* _BRIEF_:
What is needed here is an exact repetition of the records below, beginning at the line that has "right shoulder: (419, 247, 13)" and stopping after the line that has "left shoulder: (463, 258, -12)".

━━━━━ STORED DATA ━━━━━

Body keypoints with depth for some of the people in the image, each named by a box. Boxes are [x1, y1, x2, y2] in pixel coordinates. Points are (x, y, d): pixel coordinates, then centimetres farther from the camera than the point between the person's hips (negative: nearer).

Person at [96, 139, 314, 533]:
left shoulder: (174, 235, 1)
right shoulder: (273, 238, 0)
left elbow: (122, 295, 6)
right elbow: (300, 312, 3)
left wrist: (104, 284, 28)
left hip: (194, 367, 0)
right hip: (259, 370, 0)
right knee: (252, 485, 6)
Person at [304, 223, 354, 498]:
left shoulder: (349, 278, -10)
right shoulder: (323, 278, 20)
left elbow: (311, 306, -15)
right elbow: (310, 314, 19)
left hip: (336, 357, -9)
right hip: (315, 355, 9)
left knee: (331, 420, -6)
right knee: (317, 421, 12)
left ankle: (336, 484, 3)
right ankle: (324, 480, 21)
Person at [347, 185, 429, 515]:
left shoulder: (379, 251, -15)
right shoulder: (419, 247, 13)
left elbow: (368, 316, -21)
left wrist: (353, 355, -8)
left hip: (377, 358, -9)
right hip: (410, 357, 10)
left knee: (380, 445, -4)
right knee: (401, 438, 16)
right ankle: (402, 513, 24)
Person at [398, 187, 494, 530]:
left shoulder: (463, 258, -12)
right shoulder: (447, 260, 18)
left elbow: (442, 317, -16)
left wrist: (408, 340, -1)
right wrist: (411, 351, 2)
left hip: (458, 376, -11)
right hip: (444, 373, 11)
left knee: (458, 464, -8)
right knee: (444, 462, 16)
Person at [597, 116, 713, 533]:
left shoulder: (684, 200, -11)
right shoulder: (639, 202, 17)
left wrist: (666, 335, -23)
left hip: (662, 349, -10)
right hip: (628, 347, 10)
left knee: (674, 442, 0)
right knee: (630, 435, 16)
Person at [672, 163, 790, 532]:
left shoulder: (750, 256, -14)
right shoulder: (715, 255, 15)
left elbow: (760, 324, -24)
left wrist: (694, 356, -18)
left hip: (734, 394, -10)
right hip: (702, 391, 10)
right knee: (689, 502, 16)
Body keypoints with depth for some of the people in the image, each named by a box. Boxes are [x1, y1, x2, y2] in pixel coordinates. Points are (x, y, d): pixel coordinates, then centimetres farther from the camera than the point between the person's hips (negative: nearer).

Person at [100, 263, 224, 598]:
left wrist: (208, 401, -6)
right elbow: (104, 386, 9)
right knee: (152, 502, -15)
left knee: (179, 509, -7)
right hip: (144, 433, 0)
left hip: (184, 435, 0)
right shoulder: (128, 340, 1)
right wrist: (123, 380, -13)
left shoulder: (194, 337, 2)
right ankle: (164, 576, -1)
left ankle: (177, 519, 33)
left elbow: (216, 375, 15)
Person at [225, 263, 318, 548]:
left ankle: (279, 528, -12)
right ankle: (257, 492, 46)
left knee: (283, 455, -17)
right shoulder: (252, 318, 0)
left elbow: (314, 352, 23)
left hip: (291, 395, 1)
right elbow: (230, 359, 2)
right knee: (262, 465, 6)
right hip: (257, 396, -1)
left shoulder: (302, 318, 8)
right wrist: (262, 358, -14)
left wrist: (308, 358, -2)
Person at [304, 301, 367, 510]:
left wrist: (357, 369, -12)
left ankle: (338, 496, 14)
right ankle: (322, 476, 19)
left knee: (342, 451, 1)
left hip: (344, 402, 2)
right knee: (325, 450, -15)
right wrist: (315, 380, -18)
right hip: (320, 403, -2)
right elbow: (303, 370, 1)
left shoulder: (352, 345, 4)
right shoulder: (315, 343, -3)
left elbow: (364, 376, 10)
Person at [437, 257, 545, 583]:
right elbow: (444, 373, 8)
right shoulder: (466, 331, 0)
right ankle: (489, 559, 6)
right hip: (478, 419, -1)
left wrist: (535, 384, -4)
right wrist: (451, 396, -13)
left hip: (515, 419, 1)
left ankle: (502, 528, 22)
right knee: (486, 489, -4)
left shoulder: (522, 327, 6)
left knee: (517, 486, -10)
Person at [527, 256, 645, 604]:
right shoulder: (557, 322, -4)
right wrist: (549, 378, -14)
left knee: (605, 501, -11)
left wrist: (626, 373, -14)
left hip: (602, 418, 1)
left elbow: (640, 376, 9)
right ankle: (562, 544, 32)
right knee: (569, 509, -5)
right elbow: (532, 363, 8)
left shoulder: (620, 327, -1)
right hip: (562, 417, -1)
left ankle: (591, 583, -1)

━━━━━
━━━━━ STORED DATA ━━━━━

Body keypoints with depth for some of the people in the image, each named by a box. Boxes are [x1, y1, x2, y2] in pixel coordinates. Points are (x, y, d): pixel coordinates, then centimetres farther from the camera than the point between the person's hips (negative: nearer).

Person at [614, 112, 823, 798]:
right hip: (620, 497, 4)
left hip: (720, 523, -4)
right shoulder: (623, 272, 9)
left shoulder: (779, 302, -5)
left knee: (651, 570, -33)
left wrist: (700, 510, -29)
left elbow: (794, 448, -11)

━━━━━

* _FINISHED EXERCISE_:
right shoulder: (419, 247, 13)
left elbow: (368, 316, -21)
left wrist: (353, 355, -8)
left hip: (377, 358, -9)
right hip: (410, 357, 10)
left knee: (380, 445, -4)
right knee: (401, 438, 16)
right ankle: (402, 513, 24)
Person at [398, 187, 494, 530]:
left shoulder: (463, 258, -12)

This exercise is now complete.